--- START ---

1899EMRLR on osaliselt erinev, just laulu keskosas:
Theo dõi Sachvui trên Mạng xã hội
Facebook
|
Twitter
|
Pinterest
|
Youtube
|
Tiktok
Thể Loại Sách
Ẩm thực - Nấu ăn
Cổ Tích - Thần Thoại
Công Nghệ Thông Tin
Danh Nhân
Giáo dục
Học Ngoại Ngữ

--- END ---

* What is being asked *
Print the material word for word, with nothing left out.

* Your response *
1899EMRLR on osaliselt erinev, just laulu keskosas:
Theo dõi Sachvui trên Mạng xã hội
Facebook
|
Twitter
|
Pinterest
|
Youtube
|
Tiktok
Thể Loại Sách
Ẩm thực - Nấu ăn
Cổ Tích - Thần Thoại
Công Nghệ Thông Tin
Danh Nhân
Giáo dục
Học Ngoại Ngữ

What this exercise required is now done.